* [Records for processing]:
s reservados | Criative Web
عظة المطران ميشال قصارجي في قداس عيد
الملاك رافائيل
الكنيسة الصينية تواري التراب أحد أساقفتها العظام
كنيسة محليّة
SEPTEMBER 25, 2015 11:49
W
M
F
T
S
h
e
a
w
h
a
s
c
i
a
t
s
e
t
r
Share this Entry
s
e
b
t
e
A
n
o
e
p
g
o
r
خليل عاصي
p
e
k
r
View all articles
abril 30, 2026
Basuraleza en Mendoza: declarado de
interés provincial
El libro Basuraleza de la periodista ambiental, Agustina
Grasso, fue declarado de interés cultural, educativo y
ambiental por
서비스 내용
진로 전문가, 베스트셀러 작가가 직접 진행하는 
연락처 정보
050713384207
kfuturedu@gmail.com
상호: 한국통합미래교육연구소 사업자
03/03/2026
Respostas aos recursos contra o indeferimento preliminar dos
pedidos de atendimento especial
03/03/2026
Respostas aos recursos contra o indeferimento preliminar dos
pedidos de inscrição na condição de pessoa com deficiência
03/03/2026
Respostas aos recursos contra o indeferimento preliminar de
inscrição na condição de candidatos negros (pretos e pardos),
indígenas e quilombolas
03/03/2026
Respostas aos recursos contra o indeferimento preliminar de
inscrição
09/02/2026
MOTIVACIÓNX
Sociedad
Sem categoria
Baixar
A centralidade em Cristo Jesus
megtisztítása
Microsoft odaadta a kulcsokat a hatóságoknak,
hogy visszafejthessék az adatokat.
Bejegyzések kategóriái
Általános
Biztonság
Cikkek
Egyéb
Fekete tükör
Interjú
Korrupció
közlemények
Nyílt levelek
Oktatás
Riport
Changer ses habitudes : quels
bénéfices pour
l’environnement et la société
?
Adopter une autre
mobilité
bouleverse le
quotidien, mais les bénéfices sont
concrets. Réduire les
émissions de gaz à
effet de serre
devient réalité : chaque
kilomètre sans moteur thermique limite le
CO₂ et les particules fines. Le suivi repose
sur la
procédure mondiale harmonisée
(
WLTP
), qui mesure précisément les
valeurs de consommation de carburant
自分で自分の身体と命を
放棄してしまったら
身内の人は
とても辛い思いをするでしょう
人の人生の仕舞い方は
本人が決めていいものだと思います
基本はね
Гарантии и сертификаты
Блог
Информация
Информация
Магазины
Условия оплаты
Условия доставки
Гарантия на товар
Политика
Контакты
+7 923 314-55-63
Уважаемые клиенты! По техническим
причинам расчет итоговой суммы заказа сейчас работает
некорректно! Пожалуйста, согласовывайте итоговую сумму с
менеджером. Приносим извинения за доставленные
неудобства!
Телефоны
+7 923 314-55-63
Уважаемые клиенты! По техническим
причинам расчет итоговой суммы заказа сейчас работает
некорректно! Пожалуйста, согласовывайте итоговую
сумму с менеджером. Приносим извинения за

* [What you are asked to do]: Copy everything from the start of the rows down to and including the line that contains "interés provincial", keeping every line the same.

* [Response]:
s reservados | Criative Web
عظة المطران ميشال قصارجي في قداس عيد
الملاك رافائيل
الكنيسة الصينية تواري التراب أحد أساقفتها العظام
كنيسة محليّة
SEPTEMBER 25, 2015 11:49
W
M
F
T
S
h
e
a
w
h
a
s
c
i
a
t
s
e
t
r
Share this Entry
s
e
b
t
e
A
n
o
e
p
g
o
r
خليل عاصي
p
e
k
r
View all articles
abril 30, 2026
Basuraleza en Mendoza: declarado de
interés provincial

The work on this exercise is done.